Kamalul Ilham

225 9 5
                                    

Ada banyak kalimat. Namun hanya satu kata yang kentara. Tentang hati dan segala isinya.

Deretan kata dari bahasa timur tengah terpampang apik di setiap lembarnya. Sebuah buku, jika kita katakan kitab dari bahasa mereka. Usianya lebih dari setengah usia pemiliknya.

Perangai cerdas namun tidak menampik ketawadhuan dan kesantunan itu menutup bacaannya selama dua jam terakhir. Sudah menjadi kebiasaannya di sepertiga malam sebelum melaksanakan sunnah Rasul.
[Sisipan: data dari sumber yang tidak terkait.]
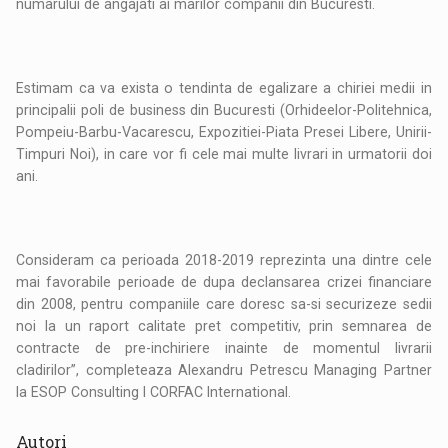
numarului de angajati ai marilor companii din Bucuresti.
Estimam ca va exista o tendinta de egalizare a chiriei medii in
principalii poli de business din Bucuresti (Orhideelor-Politehnica,
Pompeiu-Barbu-Vacarescu, Expozitiei-Piata Presei Libere, Unirii-
Timpuri Noi), in care vor fi cele mai multe livrari in urmatorii doi
ani.
Consideram ca perioada 2018-2019 reprezinta una dintre cele
mai favorabile perioade de dupa declansarea crizei financiare
din 2008, pentru companiile care doresc sa-si securizeze sedii
noi la un raport calitate pret competitiv, prin semnarea de
contracte de pre-inchiriere inainte de momentul livrarii
cladirilor”, completeaza Alexandru Petrescu Managing Partner
la ESOP Consulting l CORFAC International.
Autori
Alih-alih membagunkan pria yang sudah menjadi teman tidurnya selama enam belas tahun terakhir seperti biasa, ia malah merapihkan buku-bukunya yang sempat di ubrak-abrik oleh putri sulungnya. Dengan santai putrinya beralasan, 'Kapan lagi Ara melihat buku-buku uma. Baba bilang Ara tidak bisa pulang setiap tahunnya'. Apa hubungannya dengan mengacak-ngacak dan tidak pulang-pulang? Putri sulungnya masih terlalu manja. Apa ia sanggup melepasnya ke tempat yang begitu jauh?
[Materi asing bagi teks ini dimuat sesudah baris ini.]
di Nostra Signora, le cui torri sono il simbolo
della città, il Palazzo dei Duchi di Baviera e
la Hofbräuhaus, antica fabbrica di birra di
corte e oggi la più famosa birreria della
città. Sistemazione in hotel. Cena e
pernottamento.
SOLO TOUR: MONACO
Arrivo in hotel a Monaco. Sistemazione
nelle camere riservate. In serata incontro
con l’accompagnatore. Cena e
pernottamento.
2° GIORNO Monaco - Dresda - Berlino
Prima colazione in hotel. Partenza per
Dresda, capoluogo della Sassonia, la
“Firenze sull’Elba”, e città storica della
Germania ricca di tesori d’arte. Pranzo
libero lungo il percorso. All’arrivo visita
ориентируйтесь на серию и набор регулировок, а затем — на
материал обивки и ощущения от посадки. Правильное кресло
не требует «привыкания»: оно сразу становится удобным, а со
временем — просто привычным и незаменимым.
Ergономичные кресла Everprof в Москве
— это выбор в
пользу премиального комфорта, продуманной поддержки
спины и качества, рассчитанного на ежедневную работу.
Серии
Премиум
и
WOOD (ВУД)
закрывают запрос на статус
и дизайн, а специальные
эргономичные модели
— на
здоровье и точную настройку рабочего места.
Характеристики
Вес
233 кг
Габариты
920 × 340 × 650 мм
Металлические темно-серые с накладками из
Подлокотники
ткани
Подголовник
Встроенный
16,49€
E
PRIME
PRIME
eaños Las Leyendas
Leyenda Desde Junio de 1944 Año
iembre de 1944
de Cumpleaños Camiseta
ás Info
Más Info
Di antara puluhan buku, terselip buku bersampul coklat tua dengan lembaran-lembaran yang memang berwarna kuning kecoklatan, atau mungkin karena terlalu lama ia menyimpannya. Ini juga pertama kalinya di belasan tahun yang lalu ia kembali membukanya. 'Apa ini saat yang tepat untuk tidak lagi menyimpannya?'

Lembar Satu

Kamalul Ilham. Ku tulis nama itu di lembaran ini. Apa mungkin aku bisa berharap namanya ada di lembaran berikutnya atau bahkan seterusnya?
Seorang gadis berjilbab biru menghampiriku. Kemeja kotak-kotak senada dengan kerudungnya, di padukan jins longgar yang masih santun meski terlihat trandy. Si gadis celana jins itu menanyakan padaku tentang laki-laki bernama Ilham. Tapi aku tidak mengenal gadis itu. Apa lagi laki-laki yang dia tanyakan.
Apa ini takdir?
Laki-laki itu ternyata orang yang tidak sengaja aku temui di wisuda cik Hilma.
Setelah seenaknya memotong ocehan resepsionis waktu itu, dengan senyumnya yang ia tunjukan padaku, dia pun mengantarku ke tempat tujuan.

"Mariah kan?"

Waktu itu Mariah mengambil pesanan di manggar batik. Tanpa diduga, wanita berjilbab menyapanya tanpa sungkan. Tentu saja wanita itu mengenalnya. Sedangkan dia sama sekali tidak pernah merasa bertemu dengan wanita itu.